((

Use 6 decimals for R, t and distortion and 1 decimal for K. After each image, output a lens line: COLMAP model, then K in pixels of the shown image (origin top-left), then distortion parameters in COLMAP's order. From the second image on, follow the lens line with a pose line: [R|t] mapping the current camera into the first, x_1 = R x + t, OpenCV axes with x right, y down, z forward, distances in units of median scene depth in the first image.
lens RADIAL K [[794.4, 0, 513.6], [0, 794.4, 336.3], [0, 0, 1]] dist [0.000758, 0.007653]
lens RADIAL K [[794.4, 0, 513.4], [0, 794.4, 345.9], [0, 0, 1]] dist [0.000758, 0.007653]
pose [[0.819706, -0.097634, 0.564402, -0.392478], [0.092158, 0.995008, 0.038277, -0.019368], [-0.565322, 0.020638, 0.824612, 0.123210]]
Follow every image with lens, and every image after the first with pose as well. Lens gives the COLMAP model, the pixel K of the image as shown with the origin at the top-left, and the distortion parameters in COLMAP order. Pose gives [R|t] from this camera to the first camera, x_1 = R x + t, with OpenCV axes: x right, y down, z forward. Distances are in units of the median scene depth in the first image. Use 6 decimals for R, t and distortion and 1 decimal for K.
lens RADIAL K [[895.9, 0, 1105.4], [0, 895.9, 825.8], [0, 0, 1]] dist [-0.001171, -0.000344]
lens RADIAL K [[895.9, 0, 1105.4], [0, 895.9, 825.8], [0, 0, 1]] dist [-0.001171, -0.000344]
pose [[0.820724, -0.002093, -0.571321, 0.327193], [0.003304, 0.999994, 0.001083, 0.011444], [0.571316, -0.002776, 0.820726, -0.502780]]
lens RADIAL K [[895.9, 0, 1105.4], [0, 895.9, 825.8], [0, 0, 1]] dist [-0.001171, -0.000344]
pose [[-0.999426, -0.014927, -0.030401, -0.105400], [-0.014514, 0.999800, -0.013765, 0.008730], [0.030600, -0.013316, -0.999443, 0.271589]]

))

*To do*
Copy the lines above word for word, with nothing added, dropped or changed.

*Task output*
Use 6 decimals for R, t and distortion and 1 decimal for K. After each image, output a lens line: COLMAP model, then K in pixels of the shown image (origin top-left), then distortion parameters in COLMAP's order. From the second image on, follow the lens line with a pose line: [R|t] mapping the current camera into the first, x_1 = R x + t, OpenCV axes with x right, y down, z forward, distances in units of median scene depth in the first image.
lens RADIAL K [[794.4, 0, 513.6], [0, 794.4, 336.3], [0, 0, 1]] dist [0.000758, 0.007653]
lens RADIAL K [[794.4, 0, 513.4], [0, 794.4, 345.9], [0, 0, 1]] dist [0.000758, 0.007653]
pose [[0.819706, -0.097634, 0.564402, -0.392478], [0.092158, 0.995008, 0.038277, -0.019368], [-0.565322, 0.020638, 0.824612, 0.123210]]
Follow every image with lens, and every image after the first with pose as well. Lens gives the COLMAP model, the pixel K of the image as shown with the origin at the top-left, and the distortion parameters in COLMAP order. Pose gives [R|t] from this camera to the first camera, x_1 = R x + t, with OpenCV axes: x right, y down, z forward. Distances are in units of the median scene depth in the first image. Use 6 decimals for R, t and distortion and 1 decimal for K.
lens RADIAL K [[895.9, 0, 1105.4], [0, 895.9, 825.8], [0, 0, 1]] dist [-0.001171, -0.000344]
lens RADIAL K [[895.9, 0, 1105.4], [0, 895.9, 825.8], [0, 0, 1]] dist [-0.001171, -0.000344]
pose [[0.820724, -0.002093, -0.571321, 0.327193], [0.003304, 0.999994, 0.001083, 0.011444], [0.571316, -0.002776, 0.820726, -0.502780]]
lens RADIAL K [[895.9, 0, 1105.4], [0, 895.9, 825.8], [0, 0, 1]] dist [-0.001171, -0.000344]
pose [[-0.999426, -0.014927, -0.030401, -0.105400], [-0.014514, 0.999800, -0.013765, 0.008730], [0.030600, -0.013316, -0.999443, 0.271589]]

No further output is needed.